Выбрать главу

Так его синтез кончается в сущности уничтожением Бога как Бога, и ре­лигиозной жизни человека как жизни подлинно религиозной. Снова звучат в душе две одинаково сильные тоски: затопить Бога в себе и удержать Его, как вечную вершину на вечных горизонтах. В невозможности слить во­едино оба эти устремления — величайшее страдание человека; в этом стра­дании — последняя правда его религиозной жизни.

Жизнь и творчество

Глава первая. Историческое исследование понятий жизни и творчества

При всем разнообразии философских направлений современности, фи­лософия последнего полувека представляется нам все же отмеченной совер­шенно определенным единством. Историческим корнем этого единства яв­ляется, по нашему мнению, новое и творческое углубление в Канта; знаменитое «zuruck zu Kant» Отто Либмана.

Конечно, система Канта насквозь взволнована самыми разнообразными течениями, пронизана противоречиями; этими противоречиями еще долго будет питаться как развитие кантианских школ, так и борьба врагов системы Канта с ее защитниками и продолжателями.

Но, несмотря на безусловную справедливость сказанного, все же не­трудно указать на ту мысль критицизма, которая составляет его характер­нейшую историческую заслугу и основную систематическую сущность.
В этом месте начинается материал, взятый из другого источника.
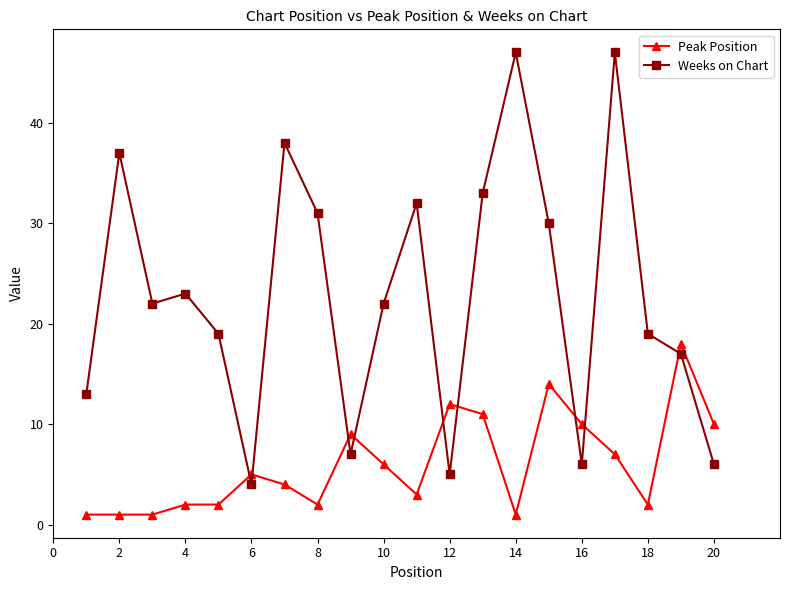

List the series in order of their overall mean, lowest first.

Peak Position, Weeks on Chart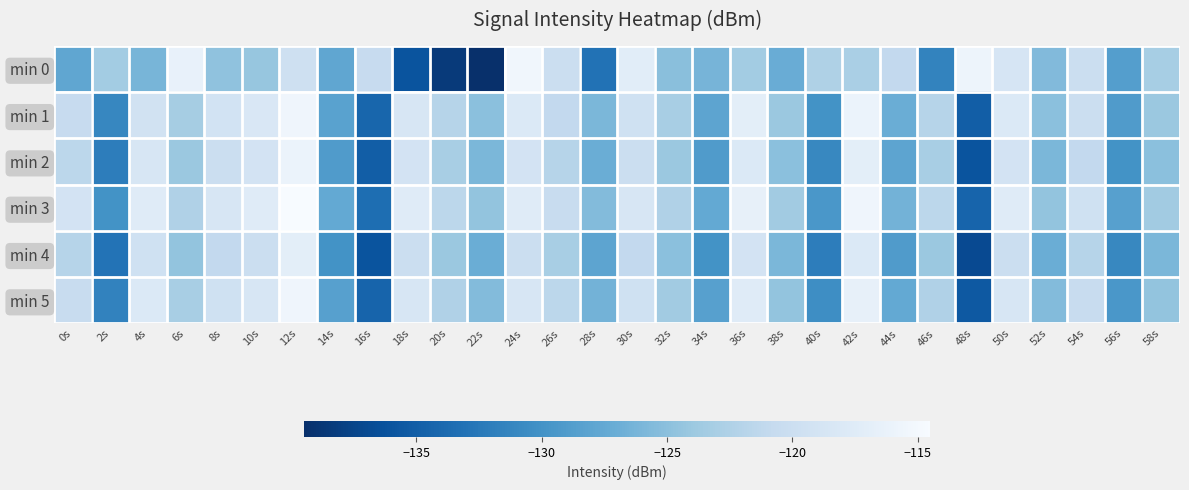

What is the total value across all series at 54s?

-723.0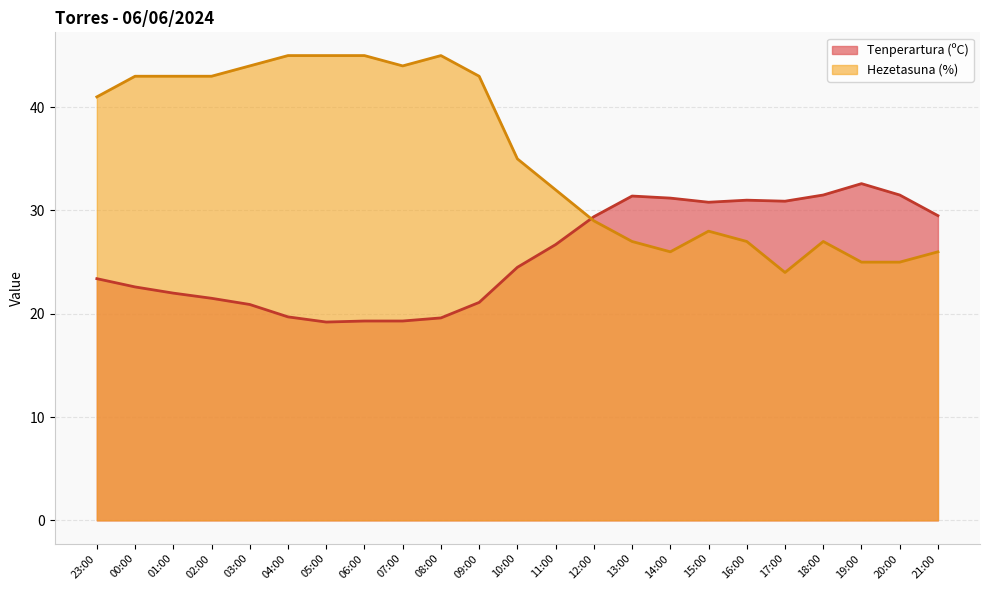

How many lines are shown in the chart?

2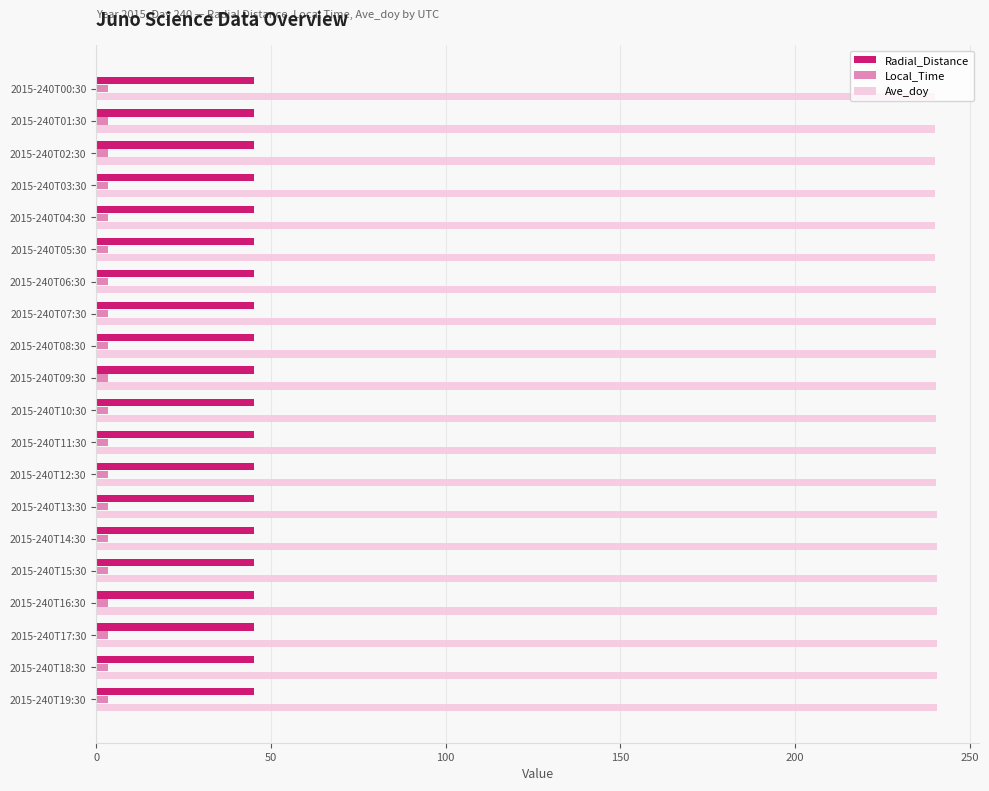

What is the minimum value shown in the chart?

3.3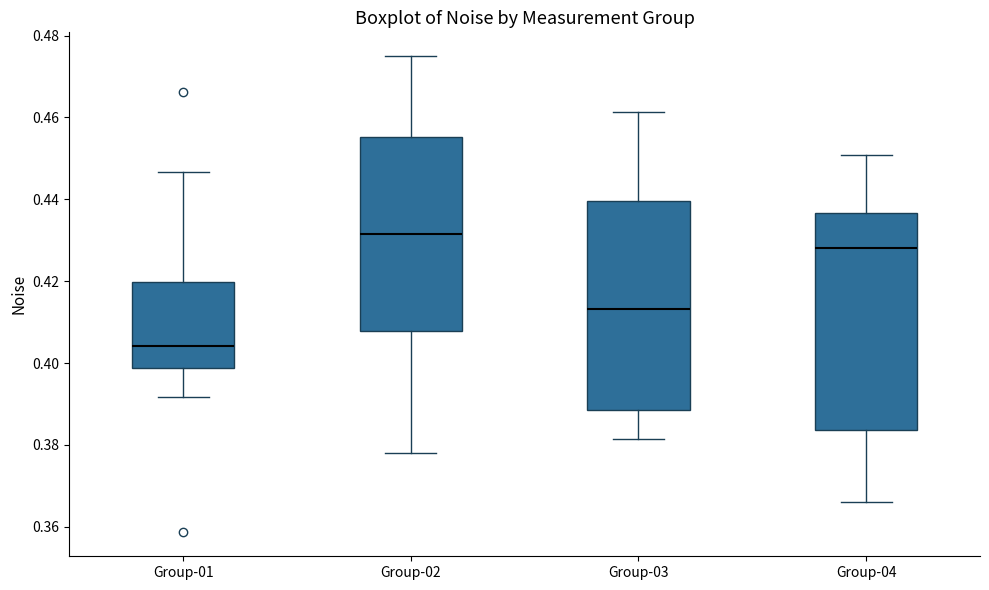

Where does the median line of the box for Group-02 sit on the y-axis? The values are not printed on the chart, so give them approximately, as read against the axis.

0.432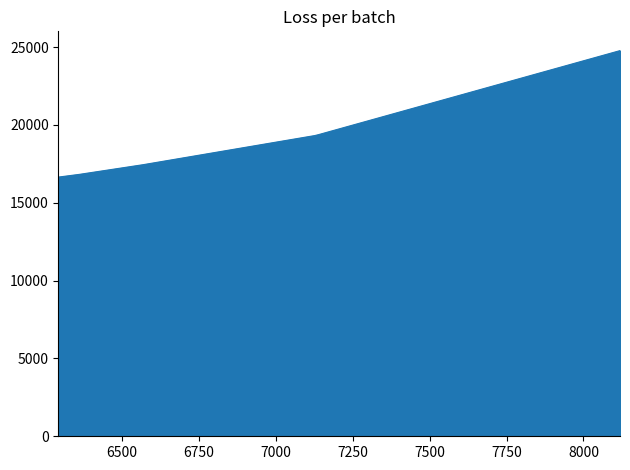

Reading left to right, extract all data points from this chart.

6293=16649	6293=16652	6361=16826	6568=17447	7126=19317	7138=19375	8119=24776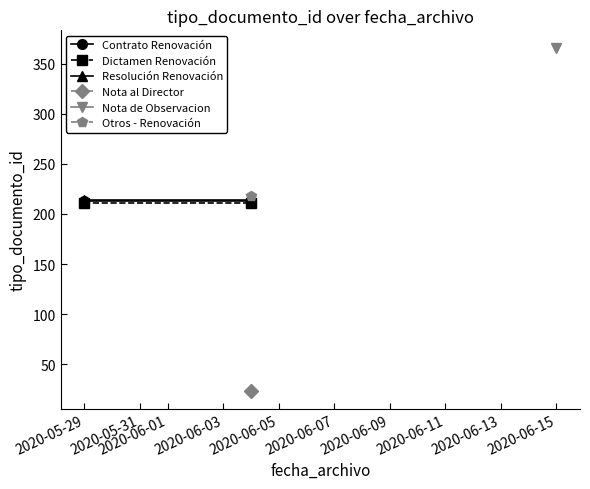

What is the difference between the highest and lowest values at 2020-05-31?

3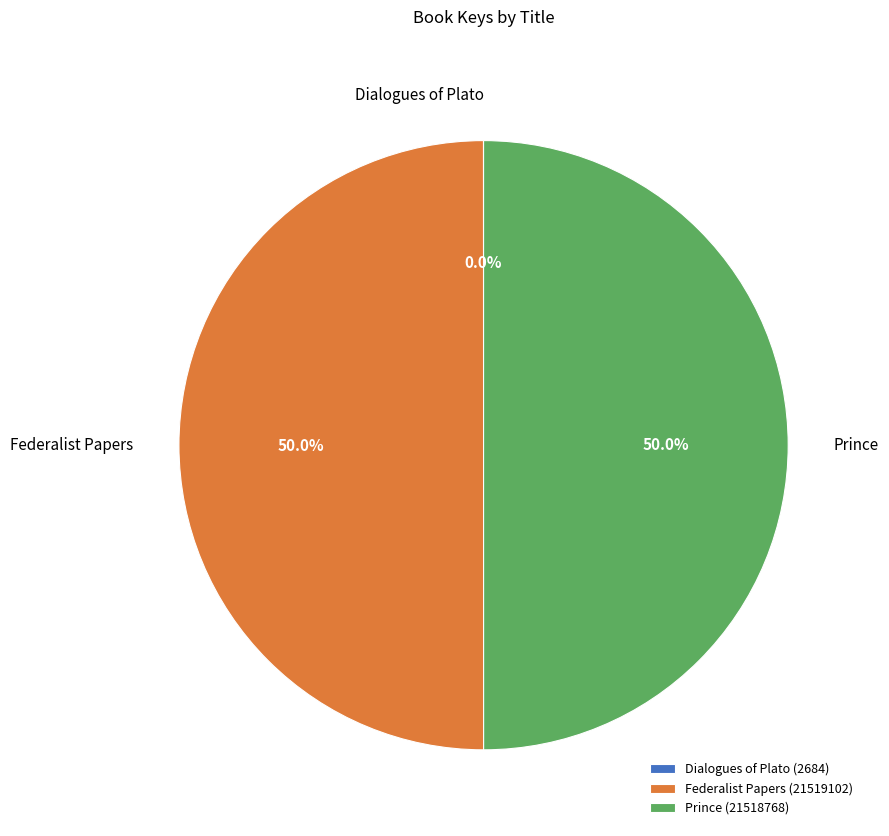

Approximately how many times larger is the value at Prince compared to Federalist Papers?

1.0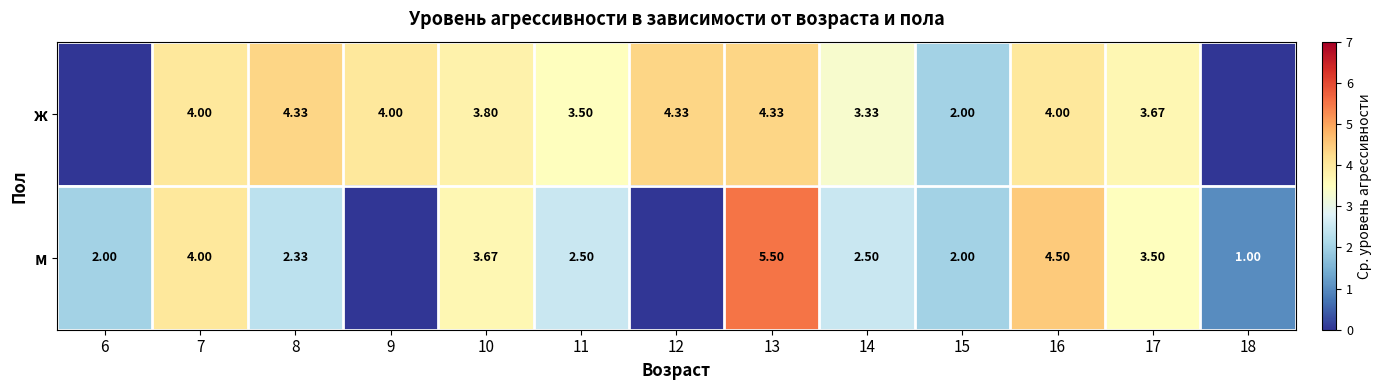

Which has a higher value, 6 or 8?

8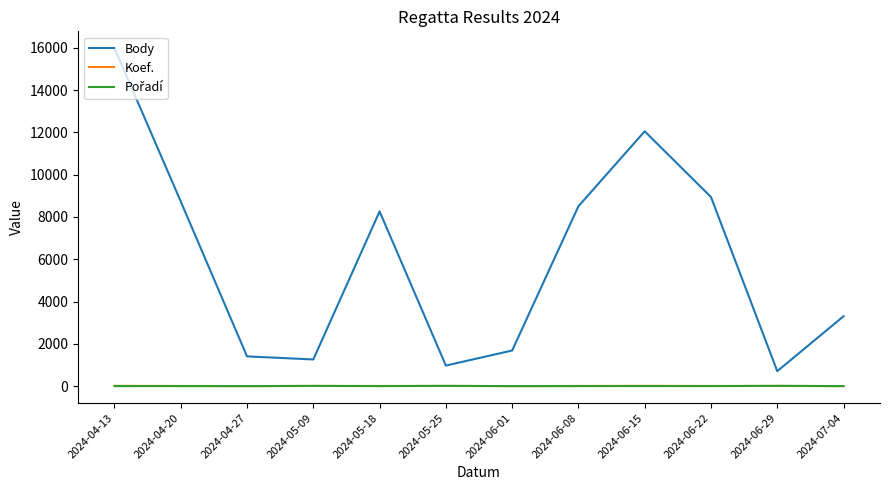

Which series has the largest total across all categories?

Body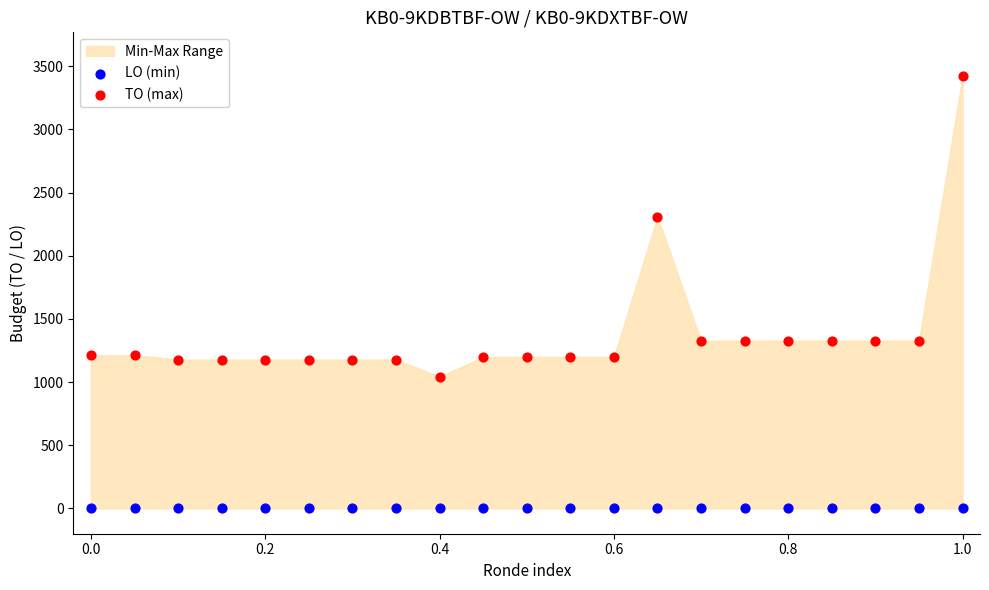

Which series contains the highest Y value?

TO (max)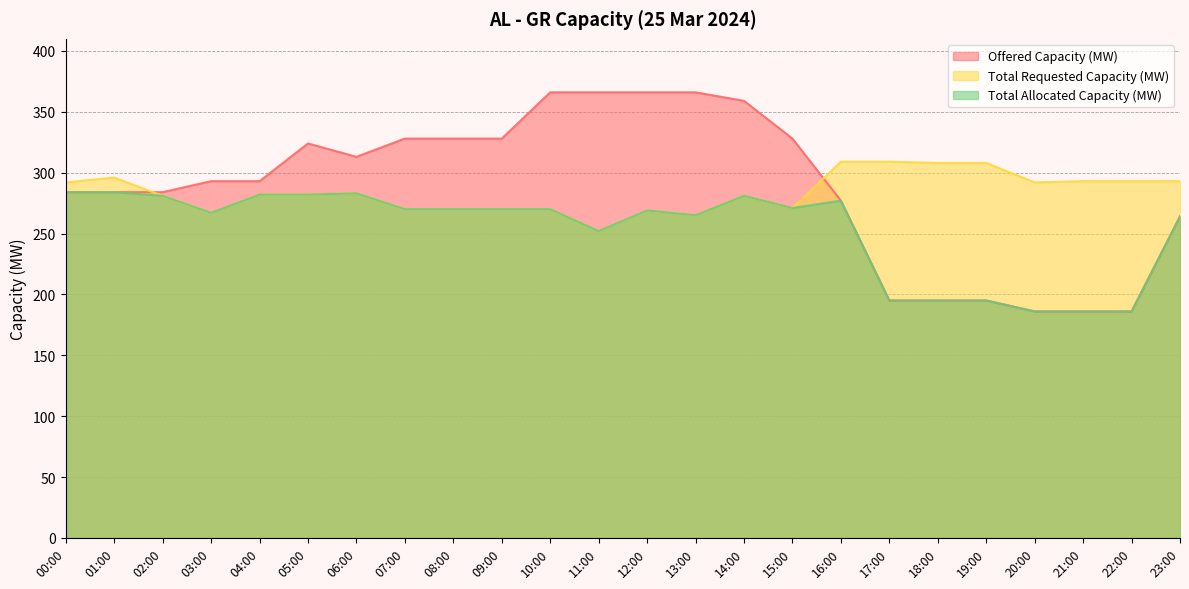

List the labels in order of Offered Capacity (MW) value, largest first.

10:00, 11:00, 12:00, 13:00, 14:00, 07:00, 08:00, 09:00, 15:00, 05:00, 06:00, 03:00, 04:00, 00:00, 01:00, 02:00, 16:00, 23:00, 17:00, 18:00, 19:00, 20:00, 21:00, 22:00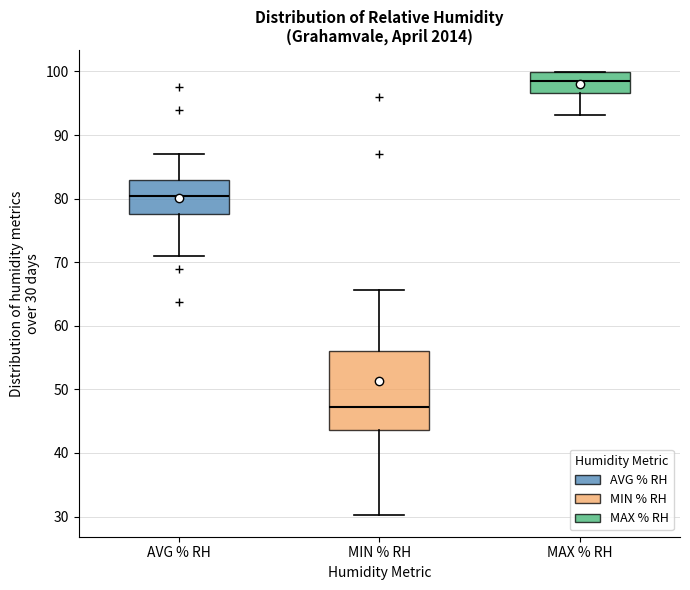

Comparing the boxes themselves (not the whiskers), which one is the tallest?

MIN % RH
Основная разница между докантовской философией и новою филосо­фией, навсегда определённою критической мыслью Канта, заключается в том, что вся докантовская философия определяла абсолютный предмет по­знания как некую, по отношению к познающему субъекту, трансцендент­ную реальность. Критика же чистого разума определила этот абсолютный предмет как имманентную познающему субъекту систему объективно трансцендентальных принципов. Такое превращение абсолютного как пра­вомерно искомого человеческой мысли из начала трансцендентного в нача­ло трансцендентальности означало, прежде всего, решительное избавление абсолюта из его положения потустороннего, наджизненного одиночества и утверждение его как основного структурного элемента живой культурной работы. Таким образом, разница между докантовской философией и философией Канта заключается отнюдь не в том, что первая стремилась к позна­нию абсолюта, вторая же отказалась от этого стремления, ограничась позна­нием относительной сферы явлений. От стремления познать абсолютное Кант никогда не думал отказываться. Такой отказ был бы равносилен злей­шей измене всему делу философии. Весь скептицизм Канта заключается только в том, что он решительно отклонил попытку догматизма узреть абсо­лютное в образе стоящего высоко над землею солнца. Он действительно переложил горизонт философии так, что солнце абсолютного осталось за её горизонтом. Но этот закат абсолютного отнюдь не приводит теорию позна­ния Канта к бессильному отказу от подлинного знания. Не приводит потому, что как зашедшее солнце остаётся в вечернем мире, одевая все предметы светом и тенью, а тем самым и формой, так и покоящееся за горизонтом познаваемости абсолютное Канта одевает все предметы духовного космоса — научные суждения, художественные произведения, религиозные символы и жизнь — своими оформляющими отсветами, т.е. их трансцендентально-предметными формами.

Узрение абсолютного остается, значит, и после «Критики чистого разу­ма» единственной подлинной задачей философии. Разница лишь в том, что взоры современного критицизма как бы опущены, что критицизм ищет не солнца в небе, а лишь его следы и отсветы на гаснущей земле. Разница лишь в том, что он уже не мнит узреть абсолютное в его надземной целостности и небесной отрешенности, но стремится уловить это абсолютное в его фор­мальном аспекте, в его функции оформления нашей человеческой жизни и нашего культурного творчества. Эту опущенность философского взора со­временного трансцендентализма нельзя не признать. Но непризнание этого взора, опущенного лишь затем, чтобы уловить запечатленность всего земно­го отсветами абсолютного, за всё тот же испытующий вечность и вечно ре­лигиозный взор единой в мире философии необходимо, конечно, ещё опре­деленнее отвергнуть.

Согласно со всем сказанным, задача неокантианской философии должна была прежде всего определиться как систематическое рассмотрение всех об­ластей культуры с целью отделения в них трансцендентально-формального элемента, т. е. элемента абсолютного, от случайного и преходящего начала материальности, как психической, так и физической.